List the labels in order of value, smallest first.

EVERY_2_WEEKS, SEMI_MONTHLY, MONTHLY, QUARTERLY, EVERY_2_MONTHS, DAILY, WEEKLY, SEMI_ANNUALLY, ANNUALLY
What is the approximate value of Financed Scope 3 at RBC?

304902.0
---
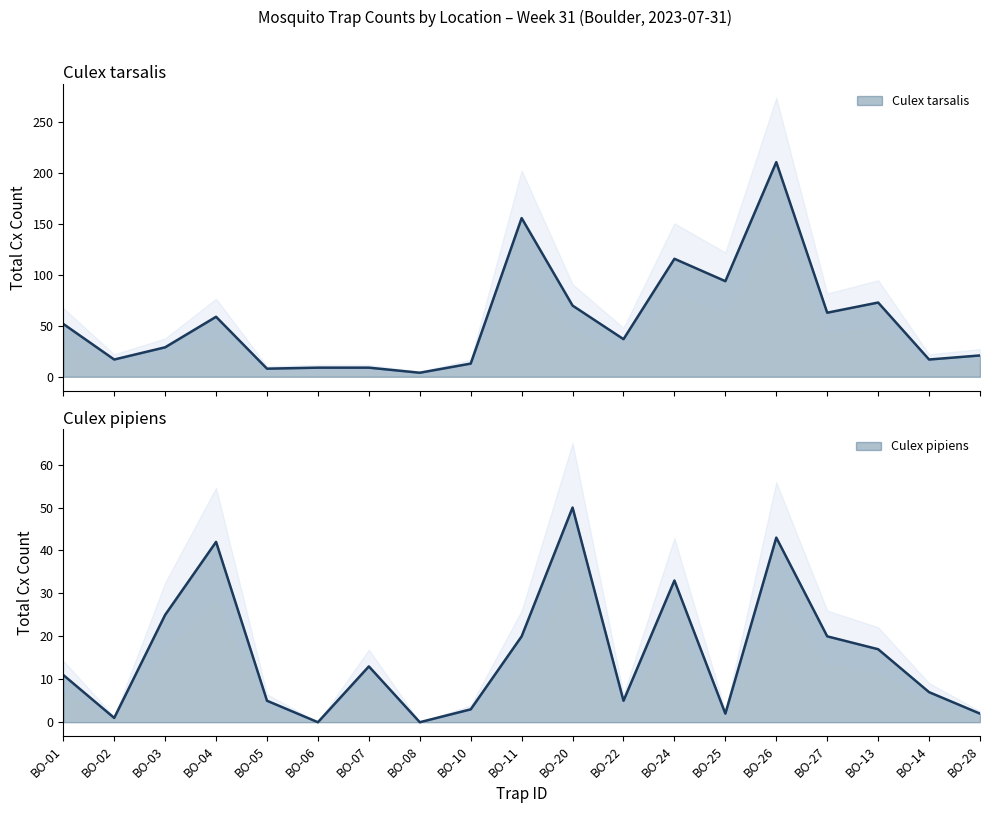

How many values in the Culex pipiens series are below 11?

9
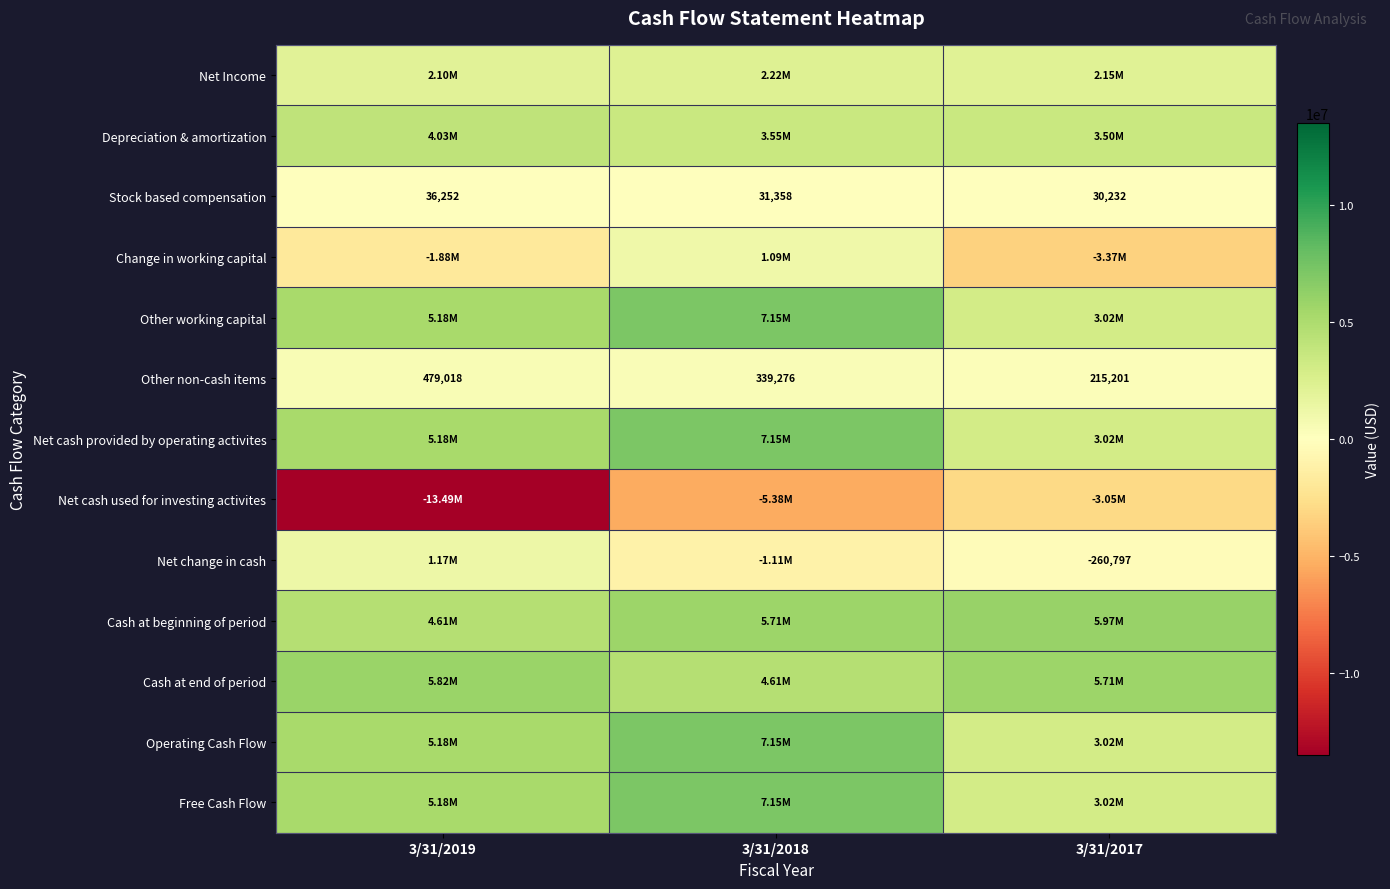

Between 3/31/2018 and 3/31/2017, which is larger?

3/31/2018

What is being asked:
Set down, word for word, the items from the line with "List the labels" up to and including the line with "What is the".

Written response:
List the labels in order of value, smallest first.

EVERY_2_WEEKS, SEMI_MONTHLY, MONTHLY, QUARTERLY, EVERY_2_MONTHS, DAILY, WEEKLY, SEMI_ANNUALLY, ANNUALLY
What is the approximate value of Financed Scope 3 at RBC?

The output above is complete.